Let's have a list of Strings with some duplication, like (Bob, Sue, Joe, Bob, John, etc). Typically when you read the input from a database or from JSON on a REST API, all strings are a separate object, even if they are the same - like 'Bob' in the example.
Now the question is: how does it change the performance of an algorithm if we de-duplicate this list, therefore each string with the same value should actually be the same String object.
Why would it be any different? Because when the algorithm needs to access the data, it is less likely that it will miss the cache built into the CPU and therefore has to wait.
My benchmark does the same algorithm (sort) first on the non-deduplicated data, and then on the de-duplicated data, on this benchmark we can see the rate of the two results. Of course 1 means they are the same. The different colors show how many different string values there were in the list.
So when does it make sense to deduplicate?

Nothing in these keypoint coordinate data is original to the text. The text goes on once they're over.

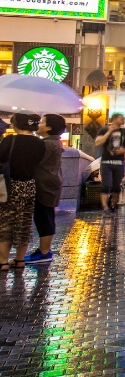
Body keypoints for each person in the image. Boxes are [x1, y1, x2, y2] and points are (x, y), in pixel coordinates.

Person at [0, 113, 45, 269]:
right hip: (29, 185)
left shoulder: (9, 141)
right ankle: (20, 260)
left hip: (10, 186)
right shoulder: (40, 144)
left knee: (6, 222)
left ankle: (3, 261)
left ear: (17, 124)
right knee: (24, 222)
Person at [24, 114, 66, 266]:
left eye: (42, 122)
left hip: (45, 185)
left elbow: (33, 161)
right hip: (49, 184)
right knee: (45, 216)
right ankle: (43, 251)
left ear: (49, 127)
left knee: (44, 217)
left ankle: (44, 252)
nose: (38, 125)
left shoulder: (48, 144)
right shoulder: (52, 142)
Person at [94, 114, 125, 212]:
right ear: (114, 119)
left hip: (119, 162)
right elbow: (97, 143)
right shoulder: (104, 130)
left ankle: (113, 205)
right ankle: (105, 207)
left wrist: (124, 150)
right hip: (106, 162)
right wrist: (109, 131)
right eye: (120, 118)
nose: (123, 119)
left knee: (116, 186)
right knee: (106, 185)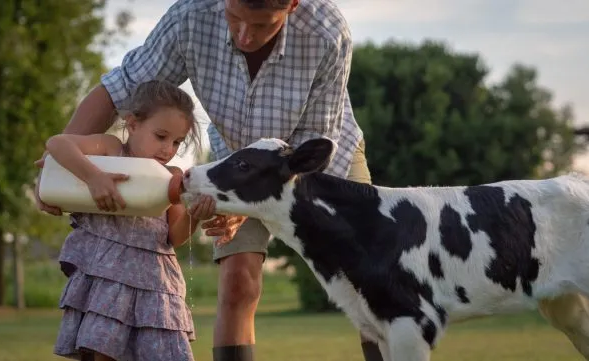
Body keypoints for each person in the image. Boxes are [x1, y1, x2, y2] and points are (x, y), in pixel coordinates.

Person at [35, 0, 385, 360]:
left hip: (319, 157)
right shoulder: (191, 15)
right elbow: (120, 88)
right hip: (234, 162)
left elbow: (313, 140)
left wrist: (248, 205)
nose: (245, 36)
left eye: (263, 26)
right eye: (234, 19)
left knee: (366, 277)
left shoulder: (327, 32)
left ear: (292, 5)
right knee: (238, 283)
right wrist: (55, 174)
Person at [47, 80, 217, 361]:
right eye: (160, 136)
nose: (167, 149)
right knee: (103, 353)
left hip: (155, 285)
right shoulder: (111, 151)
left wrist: (193, 216)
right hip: (107, 278)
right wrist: (94, 177)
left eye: (176, 142)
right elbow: (57, 144)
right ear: (133, 124)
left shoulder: (170, 175)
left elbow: (175, 236)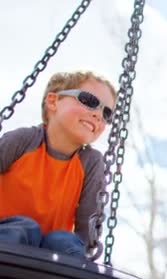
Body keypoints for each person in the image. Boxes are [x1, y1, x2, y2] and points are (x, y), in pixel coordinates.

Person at [0, 71, 116, 259]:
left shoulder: (90, 164)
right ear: (53, 102)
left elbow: (85, 231)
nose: (98, 115)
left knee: (64, 241)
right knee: (26, 229)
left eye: (107, 113)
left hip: (51, 260)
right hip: (7, 240)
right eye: (89, 100)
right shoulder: (23, 141)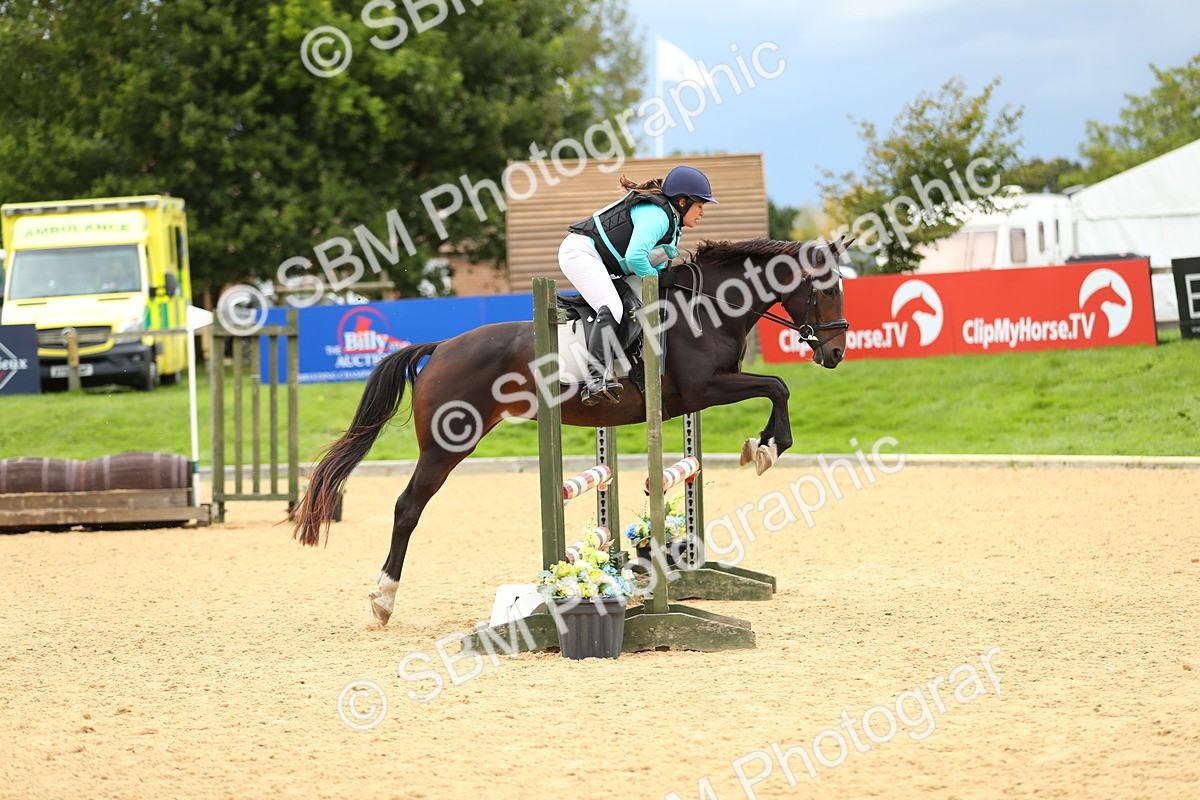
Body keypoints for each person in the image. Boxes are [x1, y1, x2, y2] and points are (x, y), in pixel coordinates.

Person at [559, 165, 717, 405]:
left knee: (634, 303)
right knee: (612, 306)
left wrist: (660, 276)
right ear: (683, 202)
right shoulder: (658, 216)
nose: (702, 212)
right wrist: (654, 277)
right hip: (580, 253)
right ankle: (595, 379)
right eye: (700, 206)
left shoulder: (673, 223)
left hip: (604, 261)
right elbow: (635, 257)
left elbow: (653, 257)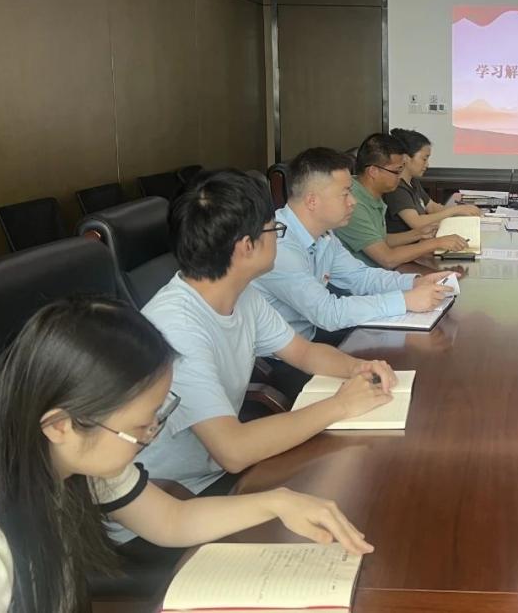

- Will we elliminate any duplicates?
- What amount of data is there there be?
- What is the cost of the deduplication? - e.g. Strings have a constant cost with String.intern
- For how long / how many times can we enjoy not missing the cache? - typically if you just get the data through JSON and insert it into the DB, then you do not save much time. If you keep the data in memory and process it very frequently, then it with each processing we save a little time
- Also depends on what type of processing you do, in case of sorting you have to access the data quickly many times after each other. In case of e.g. JSON serialization with jackson, you need to access each data only once, and you can expect smaller difference in performance.
Benchmark source code published on github. Feel free to try, but I have to warn you that it takes 28 hours to run this benchmark.